Matka Judyta Benzo
Chcę ofiarować moje życie, moje cierpienia
za życie i intencje naszego Założyciela, i za jego uczniów.
(Matka Judyta)
Tym, co uczyniło życie Amelii Diny Benzo – dla wszystkich Matki Judyty – heroicznym, było ofiarowanie własnego życia za innych, w szczególności za ks. Jakuba Alberionego i jego intencje. Było to ofiarowanie, które odnowiła w chorobie i podtrzymała aż do śmierci. Ta ofiara wyraża przykładne naśladowanie Chrystusa i jest godna naszego podziwu.
Tak właśnie się zwierzyła bł. Jakubowi Alberionemu: “Chcę ofiarować moje życie, moje cierpienia za jego życie i w jego intencji oraz za świętość członków Rodziny Świętego Pawła”. Powiedział jej: “Przemyślałaś to? A jeśli Pan weźmie cię za słowo?”. A ona potwierdziła stanowczo ze słodkim uśmiechem.
Prowadząc pozornie zwyczajne życie, życie konsekrowane Pobożnej Uczennicy Boskiego Mistrza – składające się z prostych gestów wiary, modlitwy, umartwienia- s. Maria Judyta przejawiała niezwykłą miłość do Boga i bliźniego. Szczególnie pociągał ją wielki przykład bł. Jakuba Alberionego, tak że bezwzględnie naśladowała go i słuchała. Sama uważała swoją szczególną służbę Założycielowi za dar łaski. Jego świadectwo wiary zachęcało ją, by “utkwiła wzrok w Jezusie i biegła wytrwale do celu, który jest przed nią” (por. Hbr 12, 1).

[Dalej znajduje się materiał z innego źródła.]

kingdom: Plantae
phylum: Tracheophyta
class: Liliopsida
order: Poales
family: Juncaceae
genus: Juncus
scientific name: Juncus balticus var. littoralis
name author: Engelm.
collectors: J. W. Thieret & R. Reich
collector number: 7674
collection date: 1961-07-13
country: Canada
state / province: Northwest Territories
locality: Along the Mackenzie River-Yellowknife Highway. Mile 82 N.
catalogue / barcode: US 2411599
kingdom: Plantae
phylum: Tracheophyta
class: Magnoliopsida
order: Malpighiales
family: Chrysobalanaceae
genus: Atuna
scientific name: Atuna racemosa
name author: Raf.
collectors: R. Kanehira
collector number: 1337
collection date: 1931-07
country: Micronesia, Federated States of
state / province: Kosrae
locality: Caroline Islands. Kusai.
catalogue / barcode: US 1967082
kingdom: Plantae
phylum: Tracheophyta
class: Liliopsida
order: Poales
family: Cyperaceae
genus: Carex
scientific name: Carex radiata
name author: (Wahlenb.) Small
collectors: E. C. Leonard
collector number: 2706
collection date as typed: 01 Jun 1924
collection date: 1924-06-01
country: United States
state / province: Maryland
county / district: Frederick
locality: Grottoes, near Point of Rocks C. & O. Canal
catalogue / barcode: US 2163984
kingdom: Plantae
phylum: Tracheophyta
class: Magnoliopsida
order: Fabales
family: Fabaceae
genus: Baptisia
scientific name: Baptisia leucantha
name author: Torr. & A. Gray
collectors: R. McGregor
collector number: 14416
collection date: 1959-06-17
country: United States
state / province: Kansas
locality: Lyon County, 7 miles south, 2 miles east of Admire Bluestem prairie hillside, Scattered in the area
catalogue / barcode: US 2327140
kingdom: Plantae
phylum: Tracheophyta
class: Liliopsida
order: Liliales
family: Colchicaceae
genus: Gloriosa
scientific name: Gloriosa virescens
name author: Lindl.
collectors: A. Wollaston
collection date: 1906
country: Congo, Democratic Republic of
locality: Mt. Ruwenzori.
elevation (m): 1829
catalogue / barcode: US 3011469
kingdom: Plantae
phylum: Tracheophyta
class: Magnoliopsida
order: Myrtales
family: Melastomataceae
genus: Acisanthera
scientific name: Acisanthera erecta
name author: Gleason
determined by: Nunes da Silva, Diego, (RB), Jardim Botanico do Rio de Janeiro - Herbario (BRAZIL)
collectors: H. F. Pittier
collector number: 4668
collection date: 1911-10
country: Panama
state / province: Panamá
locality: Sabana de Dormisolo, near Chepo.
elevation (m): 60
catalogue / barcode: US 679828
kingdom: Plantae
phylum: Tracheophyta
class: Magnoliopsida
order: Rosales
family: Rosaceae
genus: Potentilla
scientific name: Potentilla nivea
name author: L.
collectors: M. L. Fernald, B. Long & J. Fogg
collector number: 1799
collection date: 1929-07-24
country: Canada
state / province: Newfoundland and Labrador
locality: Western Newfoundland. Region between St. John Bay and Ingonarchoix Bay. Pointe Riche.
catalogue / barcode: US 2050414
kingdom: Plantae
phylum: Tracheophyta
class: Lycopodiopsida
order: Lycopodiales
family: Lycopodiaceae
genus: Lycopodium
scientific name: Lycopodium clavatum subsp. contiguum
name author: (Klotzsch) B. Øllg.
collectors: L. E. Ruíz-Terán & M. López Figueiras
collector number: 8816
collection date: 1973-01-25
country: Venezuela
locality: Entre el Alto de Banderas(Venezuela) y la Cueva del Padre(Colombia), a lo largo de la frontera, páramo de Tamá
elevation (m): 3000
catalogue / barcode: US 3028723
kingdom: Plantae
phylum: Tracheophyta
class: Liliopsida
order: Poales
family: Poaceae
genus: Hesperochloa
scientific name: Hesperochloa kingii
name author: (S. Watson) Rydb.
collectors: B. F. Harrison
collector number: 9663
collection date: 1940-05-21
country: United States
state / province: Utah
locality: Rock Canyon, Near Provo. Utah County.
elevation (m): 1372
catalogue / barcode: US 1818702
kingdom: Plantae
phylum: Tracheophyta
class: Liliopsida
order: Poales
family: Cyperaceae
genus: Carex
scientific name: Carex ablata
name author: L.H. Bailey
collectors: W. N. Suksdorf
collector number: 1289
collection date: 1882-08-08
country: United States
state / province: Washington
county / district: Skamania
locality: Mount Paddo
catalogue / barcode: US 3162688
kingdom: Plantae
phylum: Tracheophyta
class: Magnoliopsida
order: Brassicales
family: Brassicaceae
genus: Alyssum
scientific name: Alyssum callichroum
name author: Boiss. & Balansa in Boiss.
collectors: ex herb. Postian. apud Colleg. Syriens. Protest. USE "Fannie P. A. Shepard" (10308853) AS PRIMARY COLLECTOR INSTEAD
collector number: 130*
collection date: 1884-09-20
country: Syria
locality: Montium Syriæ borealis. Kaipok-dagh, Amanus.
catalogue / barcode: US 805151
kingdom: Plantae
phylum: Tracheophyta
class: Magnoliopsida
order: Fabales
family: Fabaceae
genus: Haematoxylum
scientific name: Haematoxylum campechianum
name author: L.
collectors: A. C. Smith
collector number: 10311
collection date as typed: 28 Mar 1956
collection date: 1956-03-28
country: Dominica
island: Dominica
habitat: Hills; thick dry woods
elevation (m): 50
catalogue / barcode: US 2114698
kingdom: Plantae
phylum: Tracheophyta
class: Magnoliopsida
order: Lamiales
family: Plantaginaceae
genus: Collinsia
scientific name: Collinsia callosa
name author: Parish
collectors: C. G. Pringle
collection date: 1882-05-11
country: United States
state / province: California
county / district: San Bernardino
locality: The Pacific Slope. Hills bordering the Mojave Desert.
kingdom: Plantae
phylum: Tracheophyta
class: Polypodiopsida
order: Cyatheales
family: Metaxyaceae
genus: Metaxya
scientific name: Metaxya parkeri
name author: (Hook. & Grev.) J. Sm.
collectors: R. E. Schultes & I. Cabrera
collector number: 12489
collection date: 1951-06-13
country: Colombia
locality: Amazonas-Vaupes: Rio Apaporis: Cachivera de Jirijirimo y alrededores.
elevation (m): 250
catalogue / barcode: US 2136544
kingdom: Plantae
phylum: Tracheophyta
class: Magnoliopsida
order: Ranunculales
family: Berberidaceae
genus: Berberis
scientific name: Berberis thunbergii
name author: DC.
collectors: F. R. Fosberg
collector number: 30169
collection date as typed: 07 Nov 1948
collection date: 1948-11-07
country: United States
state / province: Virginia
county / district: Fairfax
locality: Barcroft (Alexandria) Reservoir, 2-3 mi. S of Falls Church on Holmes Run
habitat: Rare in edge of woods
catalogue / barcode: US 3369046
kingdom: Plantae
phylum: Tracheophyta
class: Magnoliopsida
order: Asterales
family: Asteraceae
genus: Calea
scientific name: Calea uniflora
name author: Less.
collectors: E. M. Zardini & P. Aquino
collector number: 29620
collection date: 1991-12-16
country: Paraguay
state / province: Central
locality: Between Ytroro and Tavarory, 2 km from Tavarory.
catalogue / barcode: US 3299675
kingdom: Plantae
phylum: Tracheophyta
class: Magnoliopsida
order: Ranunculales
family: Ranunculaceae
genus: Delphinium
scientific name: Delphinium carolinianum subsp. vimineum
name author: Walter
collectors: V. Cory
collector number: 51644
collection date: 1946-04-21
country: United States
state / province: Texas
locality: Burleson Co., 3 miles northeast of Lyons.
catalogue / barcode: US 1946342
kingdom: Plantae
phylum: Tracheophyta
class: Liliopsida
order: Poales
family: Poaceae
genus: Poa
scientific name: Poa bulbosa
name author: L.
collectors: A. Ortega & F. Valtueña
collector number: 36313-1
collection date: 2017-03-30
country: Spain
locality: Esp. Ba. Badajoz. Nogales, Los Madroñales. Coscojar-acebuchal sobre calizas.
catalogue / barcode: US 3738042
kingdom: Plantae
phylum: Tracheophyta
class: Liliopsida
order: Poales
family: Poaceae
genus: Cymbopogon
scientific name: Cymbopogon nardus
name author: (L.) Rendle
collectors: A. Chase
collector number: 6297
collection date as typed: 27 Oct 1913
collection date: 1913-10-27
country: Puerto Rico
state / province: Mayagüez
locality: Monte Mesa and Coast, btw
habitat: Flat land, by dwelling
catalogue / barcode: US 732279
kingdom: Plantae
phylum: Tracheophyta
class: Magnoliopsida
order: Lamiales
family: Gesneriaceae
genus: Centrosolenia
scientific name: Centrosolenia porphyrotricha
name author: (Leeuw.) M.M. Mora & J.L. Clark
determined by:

To oddanie jako Oblubienicy i Matki, aż do ofiary z siebie razem z Jezusem Hostią, jest nieodłączne od powołania Uczennicy Boskiego Mistrza, która, podobnie jak Maryja, żyje i modli się aż do śmierci, aby rozszerzało się królestwo Boże, a ludzkość mogła poznać Pana Jezusa jako Mistrza, Drogę, Prawdę i Życie.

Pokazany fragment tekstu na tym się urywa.